How is your son doing? How is your daughter?
@maddoxsdad I was reading your post and thinking about what could cause blood pressure changes, that then could be involved in vasovagal syncope. I know there are some physical spine conditions that interfere with blood flow to the brain, and thoracic outlet syndrome can also stop blood flow to the brain by turning the head and compressing vessels which can cause fainting in severe cases. (I have TOS) I found a Physical Therapist in Europe posting about what he finds on MRIs, and writing articles about these types of things that easily can be missed. He posts on facebook as Training and Rehabilitation. He has articles on his website, but recent findings he puts on facebook. Below is one on his recent posts where he talks about posture interfering with jugular vein flow that causes intracranial hypertension and increased cerebrospinal fluid pressure. Vasovagal syncope is also a protective mechanism to lower blood pressure when it gets too high (like from emotional stress). So I am just putting the question out there in case a physical therapy or imaging evaluation could uncover some kind of physical blood flow problem like this that could be an un-diagnosed source of the issues. Thoracic outlet syndrome also tightens the neck and chest and can put pressure on nerves passing through the area and posture plays a big role in that. Forward posture, slouching and a forward head position will make it worse like when a person works at a computer with poor posture. Screen time for kids could be doing something like this and just tightening the front of the chest and neck. Posture and proper alignment of everything is so important to prevent problems. I've had a lot of vasovagal syncope in my life that I've overcome. I am a Mayo spine surgery patient. My story: https://sharing.mayoclinic.org/2019/01/09/using-the-art-of-medicine-to-overcome-fear-of-surgery/
From Training and Rehabilitation:
Can idiopathic intracranial hypertension really be a mere postural problem? An American patient flew over to see me for his gradually increasing problems with confusion, blurry vision, impaired mental clarity, and fatigue.

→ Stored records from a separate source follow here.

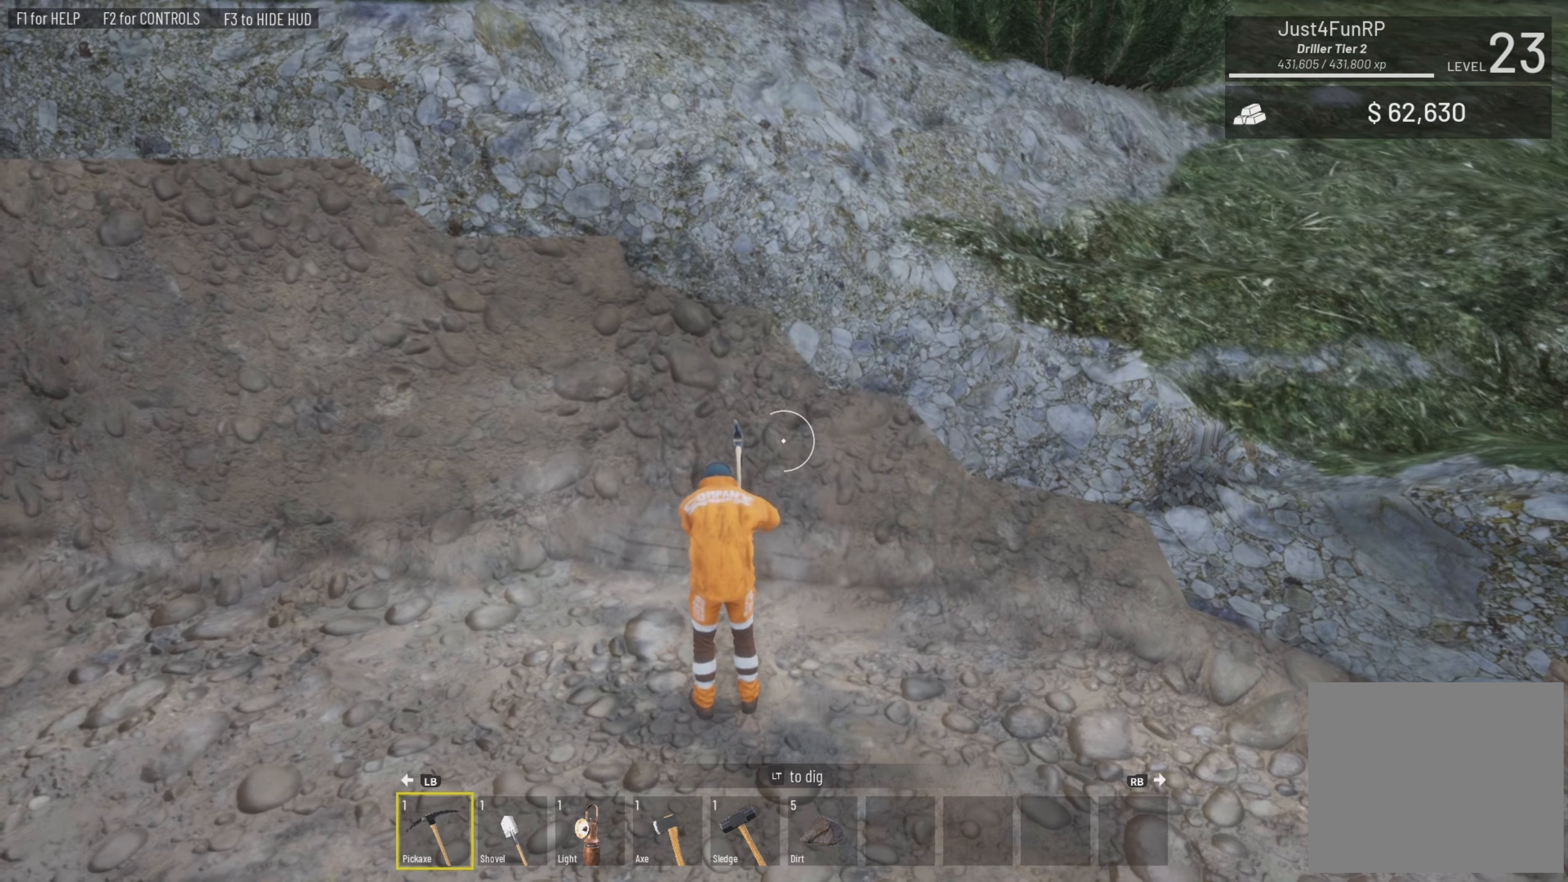
{"buttons": ["L2"], "left_stick": "center", "right_stick": "up", "events": [[267, "right_stick", "left"], [367, "right_stick", "up"]]}
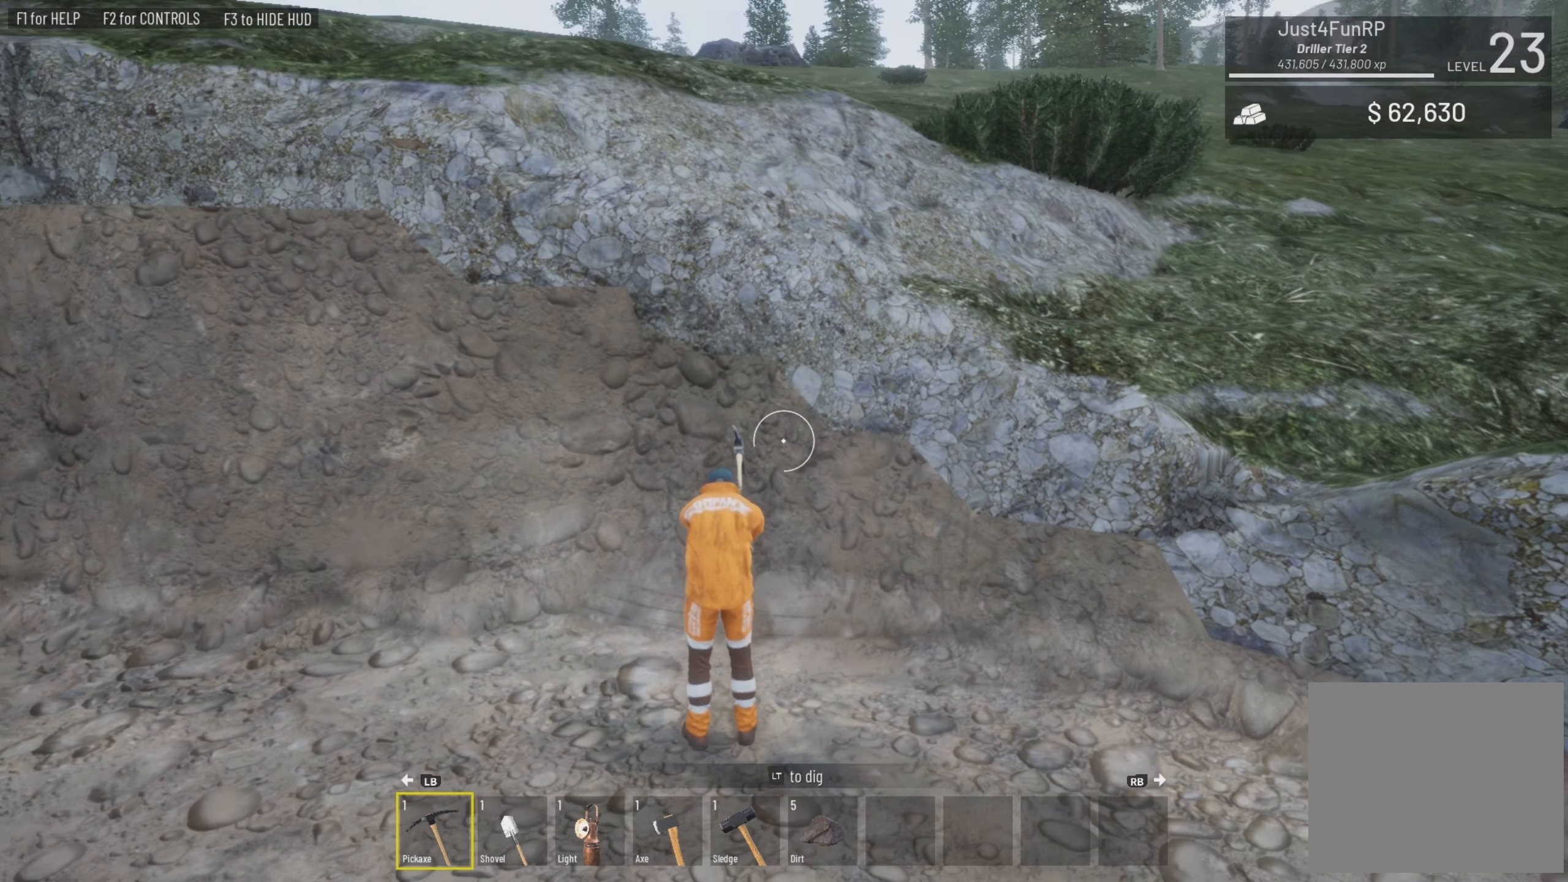
{"buttons": ["L2"], "left_stick": "right", "right_stick": "center", "events": [[100, "right_stick", "center"], [466, "left_stick", "right"]]}
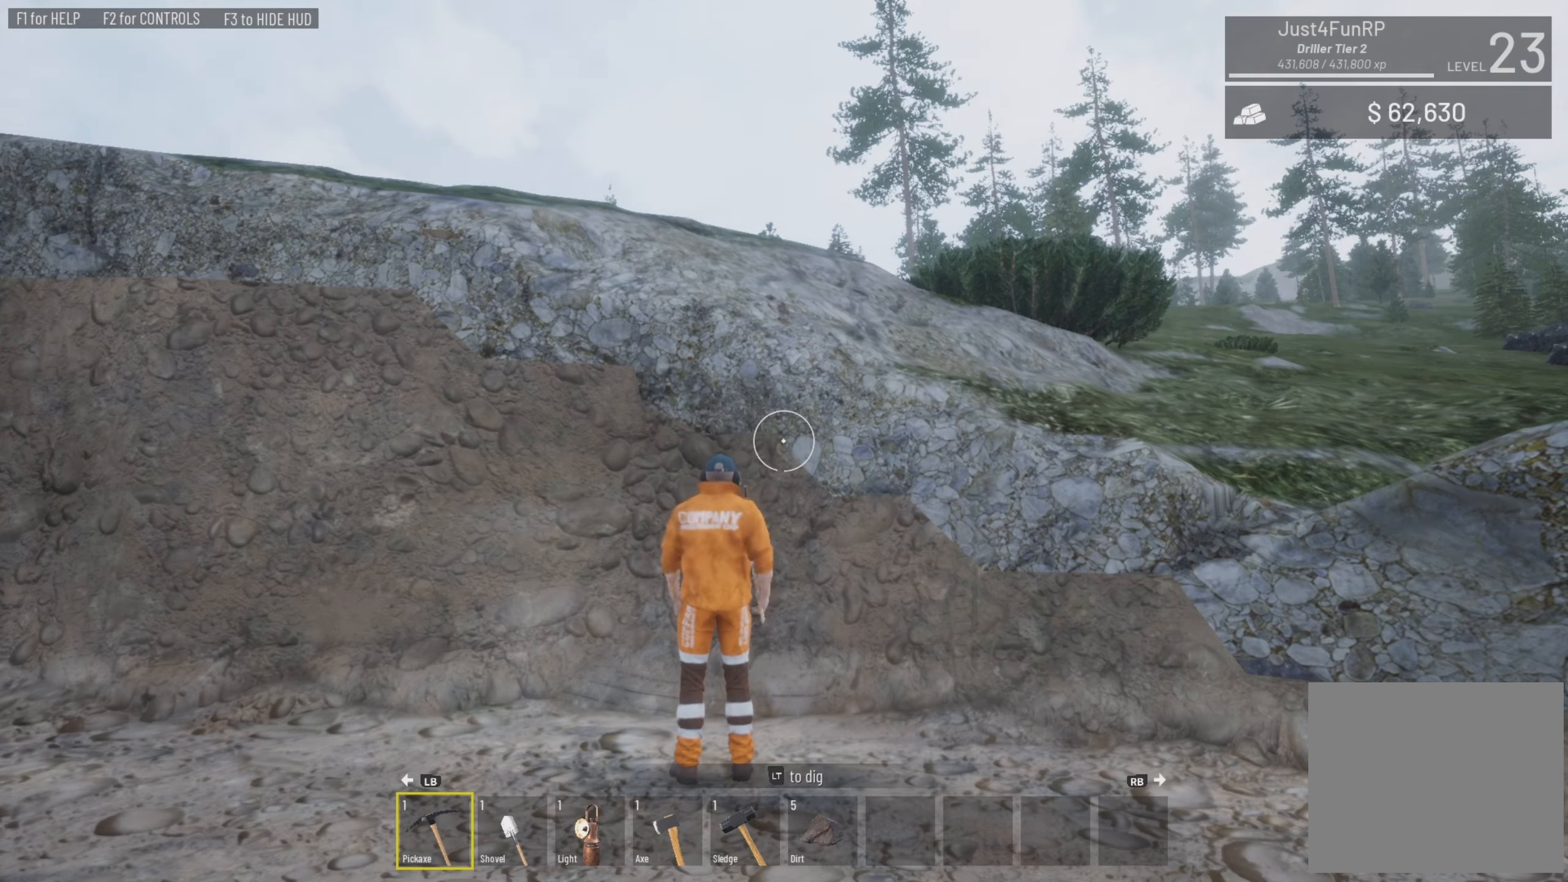
{"buttons": ["L2"], "left_stick": "center", "right_stick": "up-left", "events": [[166, "left_stick", "center"], [266, "left_stick", "right"], [400, "left_stick", "center"], [500, "right_stick", "up-left"]]}
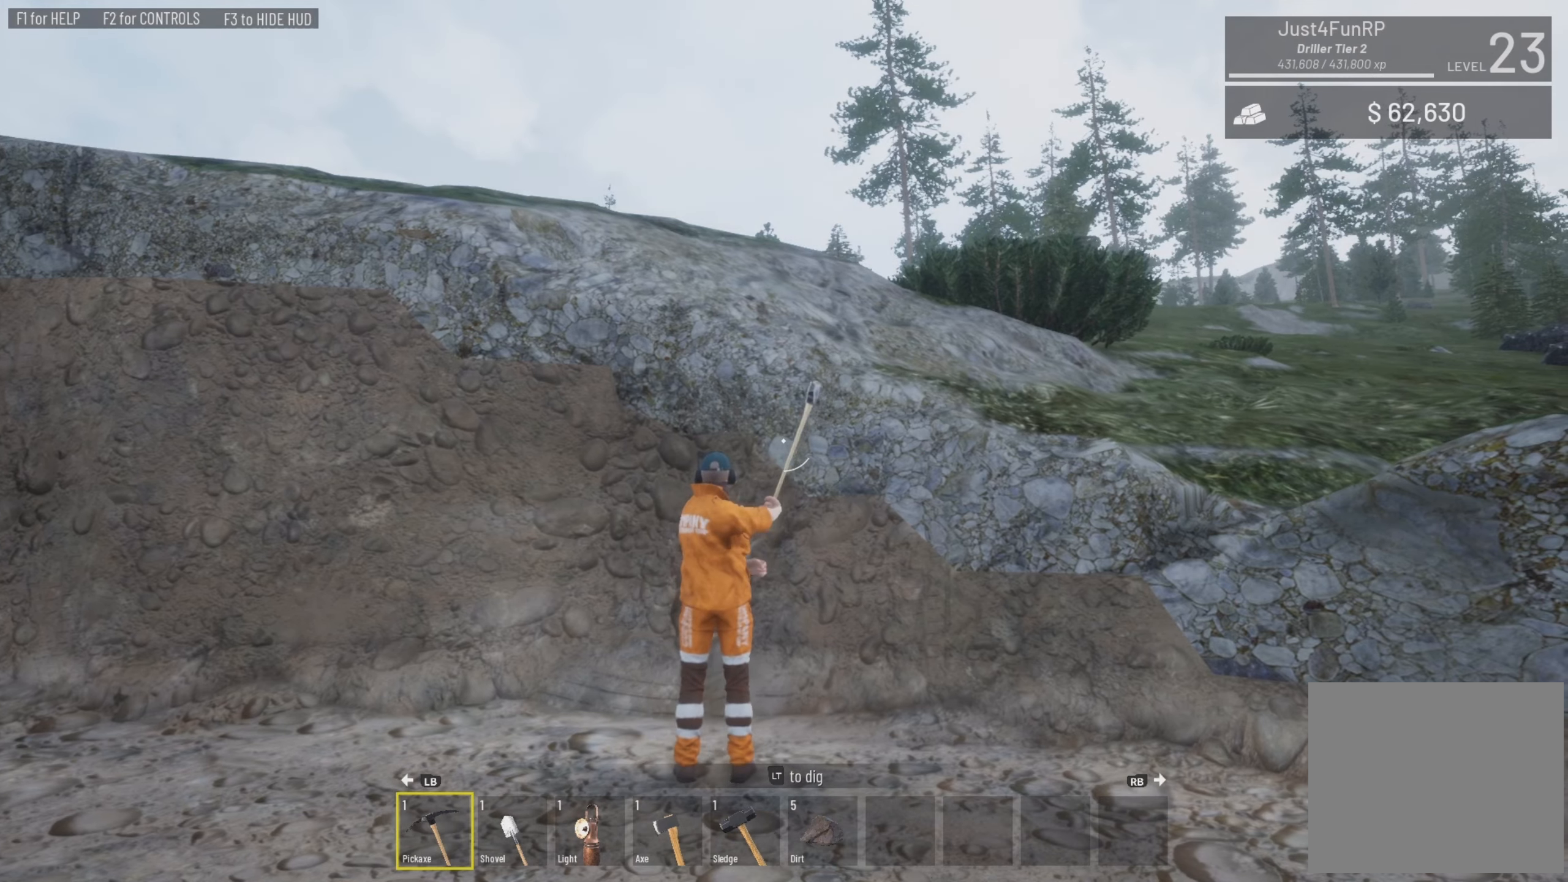
{"buttons": ["L2"], "left_stick": "center", "right_stick": "center", "events": [[133, "right_stick", "center"]]}
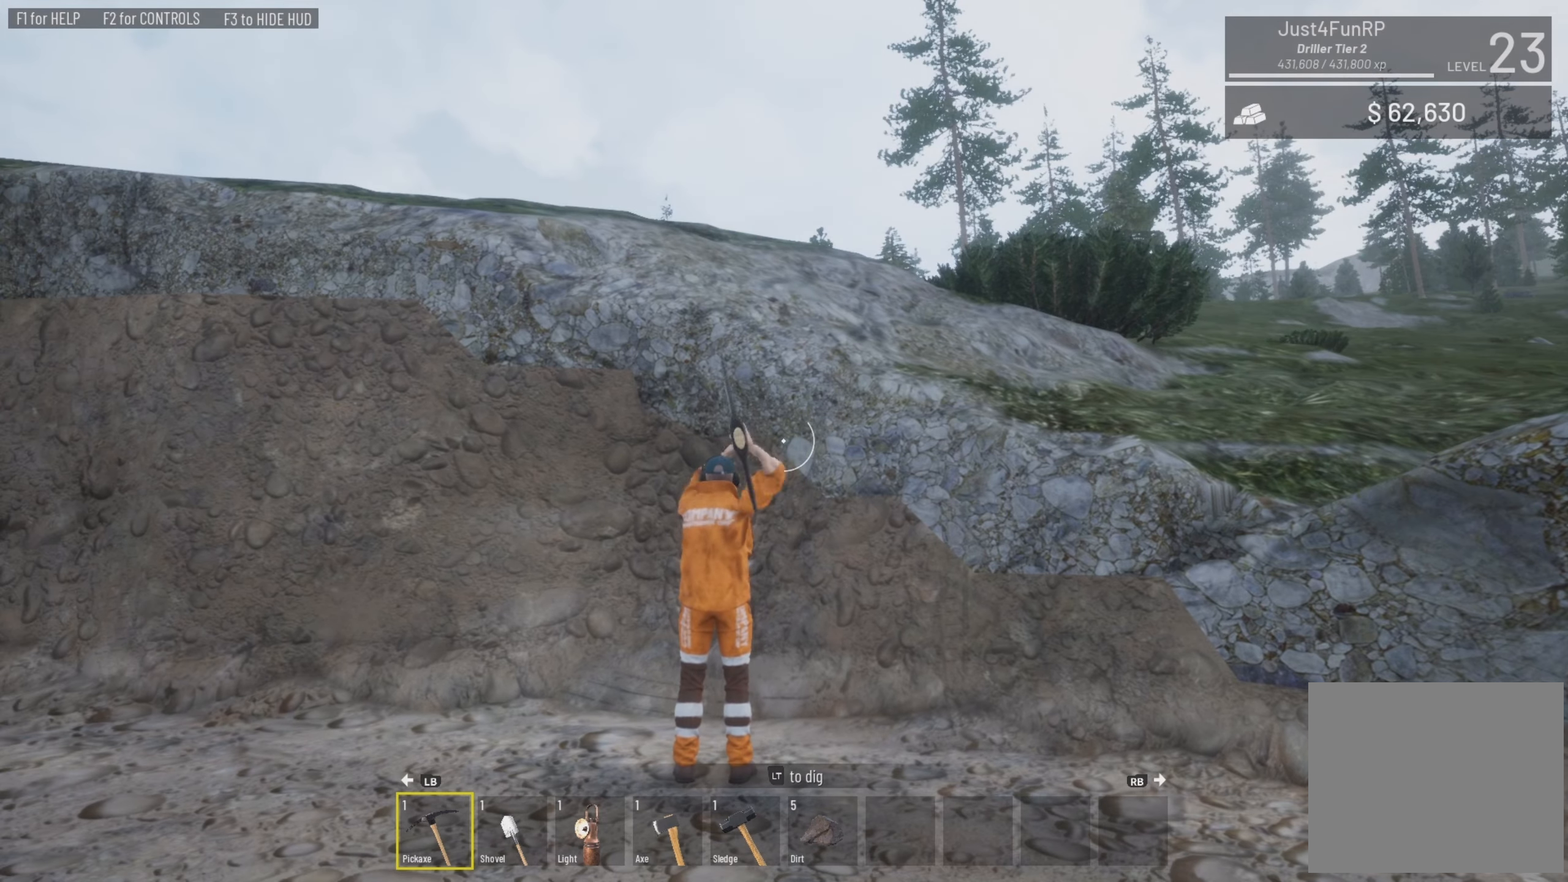
{"buttons": ["L2"], "left_stick": "center", "right_stick": "up-left", "events": [[133, "left_stick", "up"], [166, "right_stick", "up"], [233, "left_stick", "center"], [300, "right_stick", "center"], [433, "right_stick", "up-left"]]}
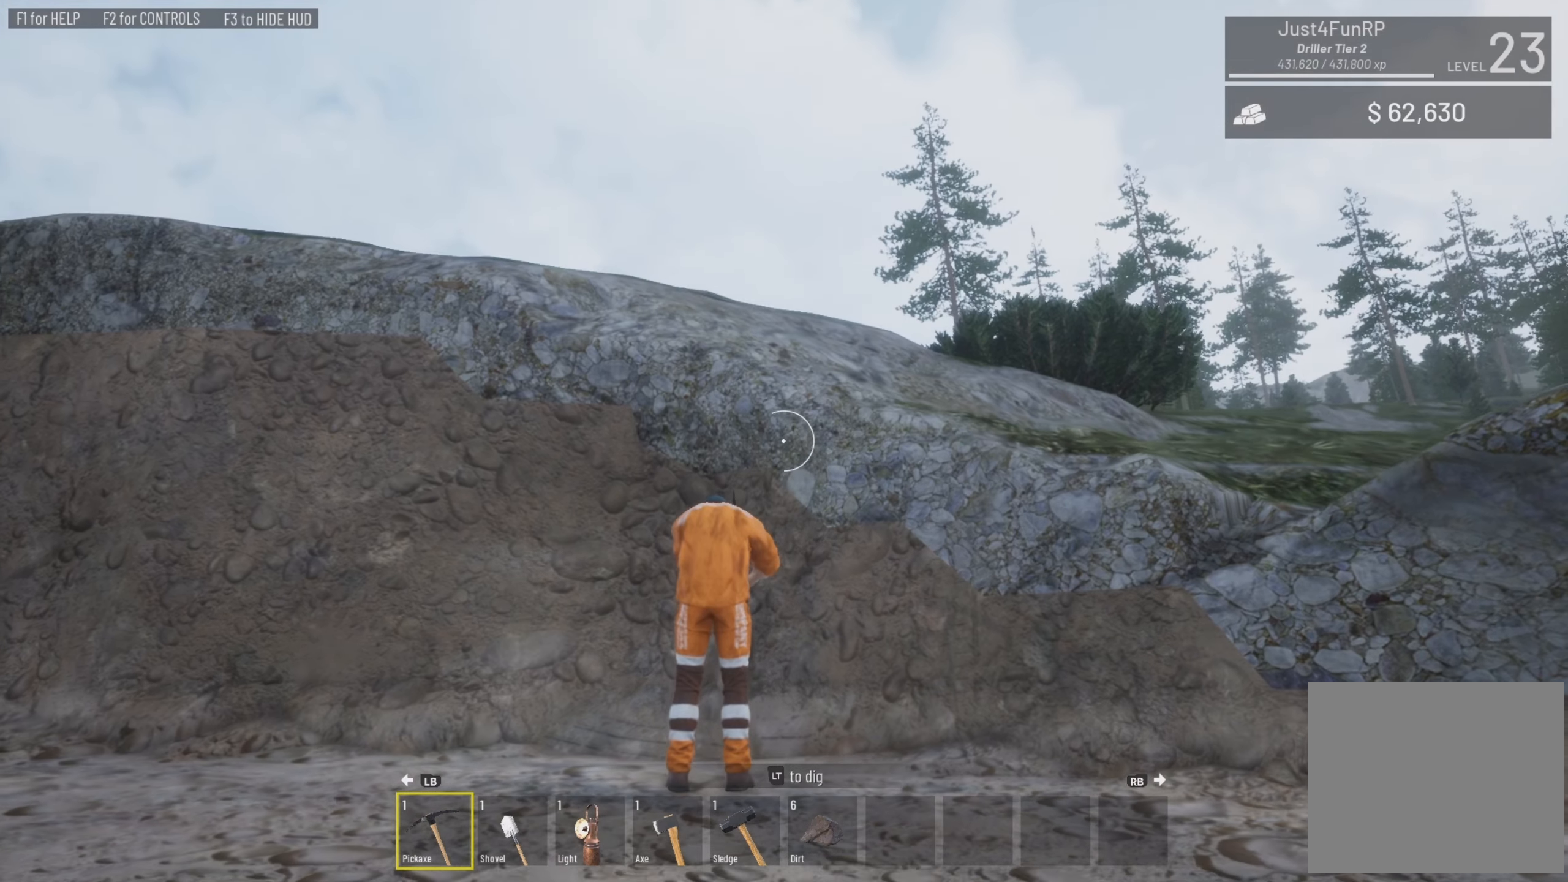
{"buttons": ["L2"], "left_stick": "left", "right_stick": "up-left", "events": [[33, "left_stick", "left"], [33, "right_stick", "center"], [200, "right_stick", "down"], [333, "right_stick", "left"], [433, "left_stick", "center"], [500, "left_stick", "left"], [500, "right_stick", "up-left"]]}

The patient had several imaging studies done but were reported as normal. Upon examination, however, in the mediosagittal plane, depression of the pituitary gland was evident, as well as distention of the quadrigeminal and cerebellomedullary cisterns, indicative of increased CSF volume and intracranial hypertension.
A common cause of this is blockage of the jugular veins, which is usually visible on a normal capital MRI if one knows how to detect it. However, in this case both veins were perfectly patent and unobstructed. What, then, was causing the ICH?
Upon doppler ultrasonography, in contrast with the seemingly normal appearance on MRI, a low flow volume was demonstrated. Only 180 mL/min on the left side, and 250 on the right side. Normal volumes, especially for a grown man, are about 350mL/min.
Seoane (1999) first stated that cervical extension may obstruct the IJVs. However, craniocervical flexion may also obstruct the vein, as it draws the styloid process into the IJV (Dashti 2012, Larsen 2018c). In this case, we tried both, and what we found was that flow dramatically increased upon craniocervical flexion, and went from a dampened 180mL/min to 600 mL/min! The venous pressure was so high that the waveforms were artery-like, with a pulse, normalizing after a few minutes as the flow volume came down to about 450 mL/min, which is normal for a man 6 foot 3.
This was postural blockage of the internal jugular veins, with secondary intracranial hypertension. This case study is also a good example of why patients should lie with their normal cervical postures (e.g. with a small pillow to recreate the cervical "hinge") during imaging studies.